If you’d like to teach English in France but the idea of singing Head, Shoulders, Knees, and Toes with a bunch of elementary school kids makes you cringe, you may want to apply to be a lecteur d’anglais in a French university.

In addition to being guaranteed that you’ll work with university students instead of kids, or worse, teenagers, the job of lecteur d’anglais has the advantages of being better paid, being renewable for one year, and getting you a visa for 12 months instead of TAPIF’s 8.

Lecteurs d’anglais are paid about €1.200 per month after social charges, which is about 50% better than the measly 800€ per month TAPIF teachers receive. And lecteurs d’anglais are often paid September through September, meaning you’ll be earning paid vacation during the school year as well as getting paid for summer vacation. Cool, right?

Unlike TAPIF, though, there are far fewer positions available for lecteurs d’anglais, and many of them are never advertised. It’s relatively easy for universities to find qualified applicants among their own exchange students, so if you want this job, you’d better be proactive.

On the bright side, because many jobs are never advertised, there are often far fewer applicants.

French universities require native English speakers for this job, and as such, they’re willing to sponsor your visa for you to come to France. However, in order for that to happen, they must hire you in the spring, before the universities close in July, to enable you to get your work visa in time.

In some cases, the position of lecteur d’anglais requires at least one year of study towards a Master’s degree, but that isn’t always necessary. Even if you only have a bachelors, or plan on enrolling in a Master’s program in France, send your application anyway.

Here are three steps towards applying to a job as a lecteur d’anglais in a French university:

1) Subscribe to the SAES listserv.

SAES, or the Société des Anglicistes de l’Enseignement Supérieur, is a listserv for Anglophones in the French university system.

As such, many of the open lecteur d’anglais positions are advertised through this list. Sign up for the listserv on the SAES website to be notified when positions become available.

2) Contact Universities Directly.

If there are specific universities you’d like to apply to, you can try contacting their UFR de Langues Etrangères Appliquées or human resources departments to ask about open positions for lecteur d’anglais.

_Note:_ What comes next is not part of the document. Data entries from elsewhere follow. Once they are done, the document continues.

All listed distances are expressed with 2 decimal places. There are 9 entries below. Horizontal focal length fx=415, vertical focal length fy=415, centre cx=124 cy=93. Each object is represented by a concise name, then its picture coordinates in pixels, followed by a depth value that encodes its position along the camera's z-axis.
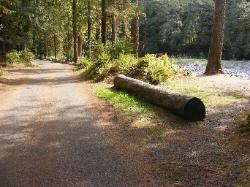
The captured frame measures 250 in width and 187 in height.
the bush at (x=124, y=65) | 21.48
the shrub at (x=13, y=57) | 39.04
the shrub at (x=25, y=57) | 43.32
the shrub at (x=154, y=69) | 18.89
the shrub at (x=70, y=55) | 56.35
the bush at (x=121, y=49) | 25.64
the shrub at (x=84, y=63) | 30.75
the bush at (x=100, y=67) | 22.41
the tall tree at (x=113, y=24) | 33.08
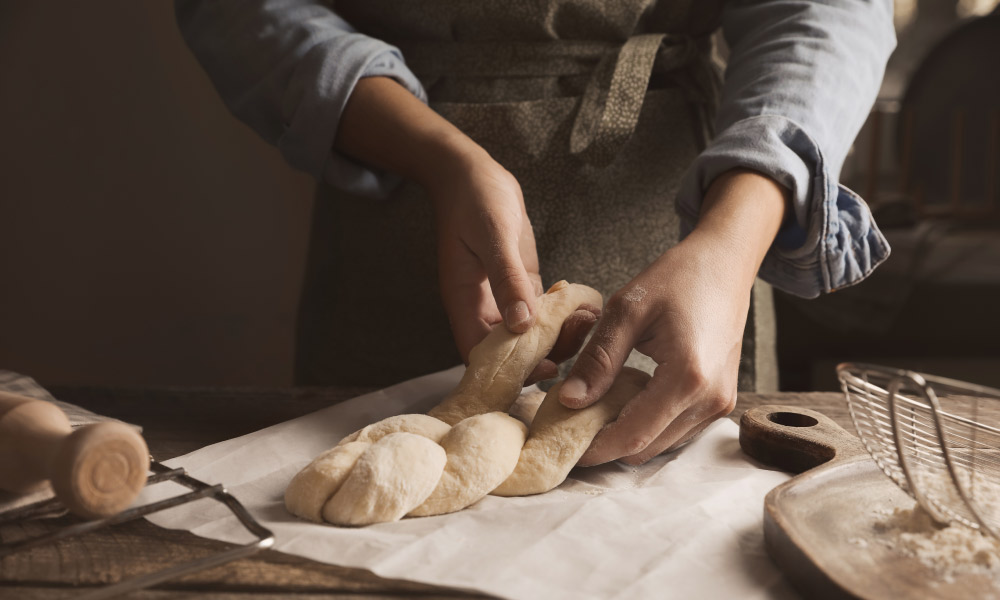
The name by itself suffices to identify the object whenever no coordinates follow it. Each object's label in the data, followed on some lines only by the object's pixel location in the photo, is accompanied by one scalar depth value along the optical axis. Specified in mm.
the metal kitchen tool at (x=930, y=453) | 498
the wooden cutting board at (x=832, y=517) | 516
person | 833
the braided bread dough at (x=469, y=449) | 625
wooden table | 525
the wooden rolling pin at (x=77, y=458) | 533
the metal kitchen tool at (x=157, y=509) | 491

Some universities (like Paris 7 – Denis Diderot) have a strict policy of reserving their lecteur d’anglais jobs for students from universities in their exchange programs, and there’s nothing you can do about that. But others, like Paris 3 – Sorbonne Nouvelle, accept applications on an open-ended basis. Even if the deadline has supposedly passed, it doesn’t hurt to send your application in case the person changes her mind.

To find where positions are posted on university websites, try googling “lecteur d’anglais site:(university website)” and see what you come up with. Otherwise, search for the English department and contact the department secretary.

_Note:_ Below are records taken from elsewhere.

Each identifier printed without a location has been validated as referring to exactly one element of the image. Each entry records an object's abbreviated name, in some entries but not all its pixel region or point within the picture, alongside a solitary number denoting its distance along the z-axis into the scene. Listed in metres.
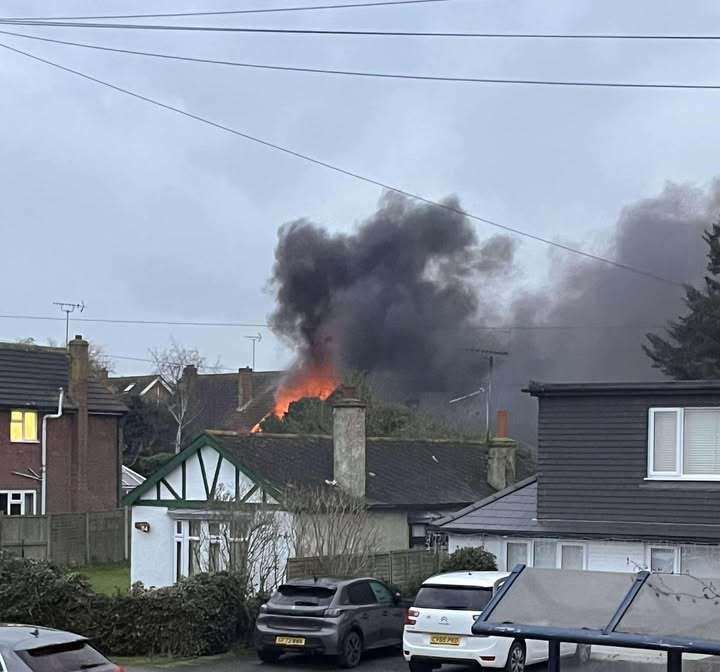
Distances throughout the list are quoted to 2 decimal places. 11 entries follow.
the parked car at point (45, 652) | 10.91
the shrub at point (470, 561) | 23.34
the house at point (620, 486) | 21.95
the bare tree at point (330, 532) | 24.72
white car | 17.64
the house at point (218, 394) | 68.88
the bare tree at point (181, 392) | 64.31
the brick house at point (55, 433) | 40.00
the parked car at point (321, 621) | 19.61
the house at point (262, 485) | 29.28
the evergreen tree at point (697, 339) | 53.19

3) Write your CV and Cover Letter focusing on your teaching experience.

Unlike the TAPIF program, which doesn’t require much in the way of teaching experience, it can help your application to be a lecteur d’anglais greatly if you’ve ever been a teaching assistant in your home university or if you have any teaching experience at all.

Of course, if you have no teaching experience, it doesn’t hurt to try, but you may want to apply to TAPIF first.

When you write your curriculum vitae in French and your lettre de motivation, play up all of your work experience related to teaching, or skills that you can cross-apply to teaching.

Have you worked as a lecteur d’anglais in a French university? What would you suggest to someone wanting to teach English in France?